"Despojos de Guerra" inclui 50 testemunhos de homens e mulheres deficientes profundos da guerra do ultramar que, pela primeira vez em Portugal, são retratados numa obra, tal como aconteceu com norte-americanos e ingleses nos vários palcos de conflito por onde passaram, como o Afeganistão, o Iraque ou o Vietname.
Em entrevista à agência Lusa, Leonel de Castro afirmou que começou por fotografar em colódio húmido (processo fotográfico antigo) os militares portugueses. Depois, foi para Angola, Guiné-Bissau e Moçambique, ao encontro de outros africanos que também combateram pelo exército português e pelos movimentos independentistas.
"Andei pelos locais onde os portugueses e também os africanos foram feridos nos três países", disse.
No norte de Angola, esteve nas províncias de Uíje, Zaire, Malanje e Cuanza Norte. Na Guiné-Bissau, andou "praticamente por todo o território onde aconteceram os maiores conflitos, sempre na zona fronteiriça, portanto, junto à fronteira do Senegal e da Guiné Conacri", contou.

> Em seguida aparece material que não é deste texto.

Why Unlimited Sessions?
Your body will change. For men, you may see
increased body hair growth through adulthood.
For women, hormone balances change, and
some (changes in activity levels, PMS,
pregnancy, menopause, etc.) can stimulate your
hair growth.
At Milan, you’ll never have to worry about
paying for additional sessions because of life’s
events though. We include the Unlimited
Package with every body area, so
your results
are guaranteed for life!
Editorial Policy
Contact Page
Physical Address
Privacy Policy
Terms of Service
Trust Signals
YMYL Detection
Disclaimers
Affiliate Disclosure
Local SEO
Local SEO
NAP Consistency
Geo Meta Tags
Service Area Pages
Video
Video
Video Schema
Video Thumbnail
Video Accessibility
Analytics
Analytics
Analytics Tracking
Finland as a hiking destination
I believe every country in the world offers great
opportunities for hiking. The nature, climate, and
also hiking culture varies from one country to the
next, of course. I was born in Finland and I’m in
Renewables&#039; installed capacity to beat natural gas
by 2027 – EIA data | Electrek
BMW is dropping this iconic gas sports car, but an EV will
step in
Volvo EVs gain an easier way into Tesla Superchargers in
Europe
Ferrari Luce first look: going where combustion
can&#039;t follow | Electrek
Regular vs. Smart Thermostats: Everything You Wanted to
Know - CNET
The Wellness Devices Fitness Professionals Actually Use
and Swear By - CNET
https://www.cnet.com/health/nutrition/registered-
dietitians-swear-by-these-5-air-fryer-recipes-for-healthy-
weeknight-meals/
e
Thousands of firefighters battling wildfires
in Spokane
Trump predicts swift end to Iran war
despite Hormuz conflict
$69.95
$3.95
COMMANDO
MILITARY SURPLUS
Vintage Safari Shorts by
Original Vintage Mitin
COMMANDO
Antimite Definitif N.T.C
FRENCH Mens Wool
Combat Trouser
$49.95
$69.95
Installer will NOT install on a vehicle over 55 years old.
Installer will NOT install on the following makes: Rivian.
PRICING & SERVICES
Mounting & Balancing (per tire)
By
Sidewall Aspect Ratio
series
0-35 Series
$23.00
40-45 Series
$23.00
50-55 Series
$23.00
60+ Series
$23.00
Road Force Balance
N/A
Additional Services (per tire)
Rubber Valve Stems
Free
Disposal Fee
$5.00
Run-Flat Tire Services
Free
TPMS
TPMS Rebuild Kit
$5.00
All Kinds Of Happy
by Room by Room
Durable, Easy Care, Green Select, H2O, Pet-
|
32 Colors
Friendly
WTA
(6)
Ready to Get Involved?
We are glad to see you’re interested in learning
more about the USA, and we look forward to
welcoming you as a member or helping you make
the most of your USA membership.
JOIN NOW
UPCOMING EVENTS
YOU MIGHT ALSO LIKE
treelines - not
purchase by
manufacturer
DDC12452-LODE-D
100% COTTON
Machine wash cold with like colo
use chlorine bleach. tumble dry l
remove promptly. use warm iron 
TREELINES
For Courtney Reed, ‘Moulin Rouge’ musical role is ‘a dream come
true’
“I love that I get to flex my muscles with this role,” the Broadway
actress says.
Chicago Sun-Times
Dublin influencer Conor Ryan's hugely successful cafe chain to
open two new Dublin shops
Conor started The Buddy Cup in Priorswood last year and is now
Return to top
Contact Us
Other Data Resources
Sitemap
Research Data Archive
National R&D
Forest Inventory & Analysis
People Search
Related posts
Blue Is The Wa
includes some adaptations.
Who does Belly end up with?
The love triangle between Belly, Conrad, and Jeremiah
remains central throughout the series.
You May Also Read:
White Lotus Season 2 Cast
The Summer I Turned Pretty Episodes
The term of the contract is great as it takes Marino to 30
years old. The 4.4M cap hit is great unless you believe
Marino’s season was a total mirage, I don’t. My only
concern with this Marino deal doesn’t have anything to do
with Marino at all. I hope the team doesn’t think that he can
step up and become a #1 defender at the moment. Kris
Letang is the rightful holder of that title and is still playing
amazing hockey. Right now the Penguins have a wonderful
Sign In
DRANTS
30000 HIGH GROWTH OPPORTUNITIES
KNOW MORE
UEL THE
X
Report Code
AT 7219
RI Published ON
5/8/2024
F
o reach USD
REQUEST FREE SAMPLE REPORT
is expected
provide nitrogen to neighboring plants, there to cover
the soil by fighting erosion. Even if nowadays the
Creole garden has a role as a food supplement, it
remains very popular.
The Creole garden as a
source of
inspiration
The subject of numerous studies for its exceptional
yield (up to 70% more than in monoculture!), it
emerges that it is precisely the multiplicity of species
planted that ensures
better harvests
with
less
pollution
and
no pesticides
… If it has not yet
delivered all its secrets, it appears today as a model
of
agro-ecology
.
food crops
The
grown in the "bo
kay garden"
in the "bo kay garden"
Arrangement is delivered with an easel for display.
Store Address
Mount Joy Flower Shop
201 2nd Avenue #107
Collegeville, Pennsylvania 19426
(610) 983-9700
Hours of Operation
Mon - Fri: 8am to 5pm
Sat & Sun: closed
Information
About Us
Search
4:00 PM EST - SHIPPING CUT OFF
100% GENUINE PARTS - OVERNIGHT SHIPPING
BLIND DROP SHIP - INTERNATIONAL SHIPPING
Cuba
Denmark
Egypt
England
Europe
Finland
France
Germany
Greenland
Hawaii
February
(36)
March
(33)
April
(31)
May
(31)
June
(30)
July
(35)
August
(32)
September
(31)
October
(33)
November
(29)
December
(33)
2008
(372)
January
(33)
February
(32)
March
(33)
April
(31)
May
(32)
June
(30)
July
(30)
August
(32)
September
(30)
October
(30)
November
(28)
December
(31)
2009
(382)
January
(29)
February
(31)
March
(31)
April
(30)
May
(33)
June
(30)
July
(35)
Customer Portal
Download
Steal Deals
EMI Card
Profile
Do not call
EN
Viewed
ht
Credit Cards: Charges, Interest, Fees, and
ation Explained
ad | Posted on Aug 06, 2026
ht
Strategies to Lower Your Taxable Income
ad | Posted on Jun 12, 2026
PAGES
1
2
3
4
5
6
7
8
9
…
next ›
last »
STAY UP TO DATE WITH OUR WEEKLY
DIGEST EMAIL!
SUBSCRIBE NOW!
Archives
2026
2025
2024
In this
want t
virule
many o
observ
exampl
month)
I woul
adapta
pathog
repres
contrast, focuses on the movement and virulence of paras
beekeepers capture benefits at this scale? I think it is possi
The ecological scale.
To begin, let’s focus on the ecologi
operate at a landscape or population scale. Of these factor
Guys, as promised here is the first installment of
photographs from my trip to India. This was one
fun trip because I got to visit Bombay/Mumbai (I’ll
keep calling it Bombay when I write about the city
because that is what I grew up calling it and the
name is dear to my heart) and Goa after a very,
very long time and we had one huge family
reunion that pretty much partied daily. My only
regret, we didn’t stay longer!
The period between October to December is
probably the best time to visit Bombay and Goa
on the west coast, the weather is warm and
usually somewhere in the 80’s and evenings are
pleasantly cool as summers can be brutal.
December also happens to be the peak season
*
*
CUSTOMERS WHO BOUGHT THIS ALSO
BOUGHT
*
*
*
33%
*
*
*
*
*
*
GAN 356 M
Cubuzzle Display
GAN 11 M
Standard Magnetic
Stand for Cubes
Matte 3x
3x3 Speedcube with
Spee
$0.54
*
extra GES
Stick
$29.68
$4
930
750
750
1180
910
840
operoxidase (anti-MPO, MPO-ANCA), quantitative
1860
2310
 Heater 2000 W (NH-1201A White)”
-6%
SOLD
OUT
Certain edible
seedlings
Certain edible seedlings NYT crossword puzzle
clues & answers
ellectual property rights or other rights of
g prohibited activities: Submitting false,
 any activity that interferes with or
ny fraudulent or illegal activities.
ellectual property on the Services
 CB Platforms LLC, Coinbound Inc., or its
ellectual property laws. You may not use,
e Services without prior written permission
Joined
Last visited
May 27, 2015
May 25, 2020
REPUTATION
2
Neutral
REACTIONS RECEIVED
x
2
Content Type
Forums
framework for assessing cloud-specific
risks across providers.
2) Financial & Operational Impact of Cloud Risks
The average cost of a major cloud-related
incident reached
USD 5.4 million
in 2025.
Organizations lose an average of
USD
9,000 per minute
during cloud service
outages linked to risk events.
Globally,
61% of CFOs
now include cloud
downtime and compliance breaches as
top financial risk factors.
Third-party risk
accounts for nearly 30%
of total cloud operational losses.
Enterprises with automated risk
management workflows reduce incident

E prosseguiu: "Em Moçambique fui ao coração de Cabo Delgado, onde está a decorrer neste momento outro tipo de tragédia, a perseguição dos locais pelo Estado Islâmico. Fui também a Tete, uma zona bastante fustigada, nomeadamente Cahora Bassa, Moatize e Wiriyamu, zonas que foram locais de grandes tragédias e onde muitos militares e muitos guerrilheiros dos movimentos independentistas foram feridos".
O fotojornalista explicou que as deficiências físicas patentes nas pessoas que fotografa são, na maioria dos casos, amputados de membros superiores e membros inferiores e cegos, que assim ficaram devido a "acidentes provocados por minas colocadas pelos movimentos independentistas, que eram fornecidas pela URSS, à época, e também homens que foram feridos em emboscadas".
"Temos aqui homens de norte a sul do país e temos também homens e mulheres do outro lado, do lado africano, que estiveram ao serviço do exército português e também ao serviço dos movimentos independentistas", referiu.
Questionado sobre a mensagem que os seus interlocutores lhe transmitiram durante o tempo que com eles privou, Leonel de Castro afirmou: "Eles lamentam tudo o que lhes aconteceu. Todos eles são contra a guerra, contra a ideologia à época - encabeçada por Salazar -, e nunca nenhum deles me falou em defesa do conflito ou das províncias ultramarinas, como Salazar as considerava".
"Depois dos ferimentos graves que eles sofreram, eles renasceram para uma outra vida. Muitos me disseram que renasceram e encontraram aqui uma nova forma de vida. Todos eles se adaptaram à deficiência, todos encontraram novas profissões, casaram, tiveram filhos. A grande mensagem aqui é de superação", sublinhou.
O livro, que será apresentado no próximo sábado no Centro Português de Fotografia, Porto, que acolhe também uma exposição do mesmo autor sobre o tema, é constituído por "várias camadas, não só do ponto de vista fotográfico, mas também do ponto de vista da contextualização".
"As imagens a preto e branco, feitas em colódio húmido e em película de grande formato, são o grande suporte dos retratos; depois, as imagens de contextualização são feitas em médio formato a cor, já no processo digital", explicou.
Leonel de Castro recorreu ainda, e muito, ao arquivo pessoal destes homens, "para os apresentar enquanto homens inteiros, enquanto jovens com muitas ideias, com uma vida próspera aos 20 anos, com imensos projetos e que depois foram interrompidos por este acidente".
"Despojos de Guerra", que tem a coautoria e curadoria da Narrativa, que promove a fotografia, já recebeu várias distinções nacionais e internacionais, como o Prémio Estação Imagem ou o Prémio Autores de Melhor Trabalho em Fotografia (Sociedade Portuguesa de Autores).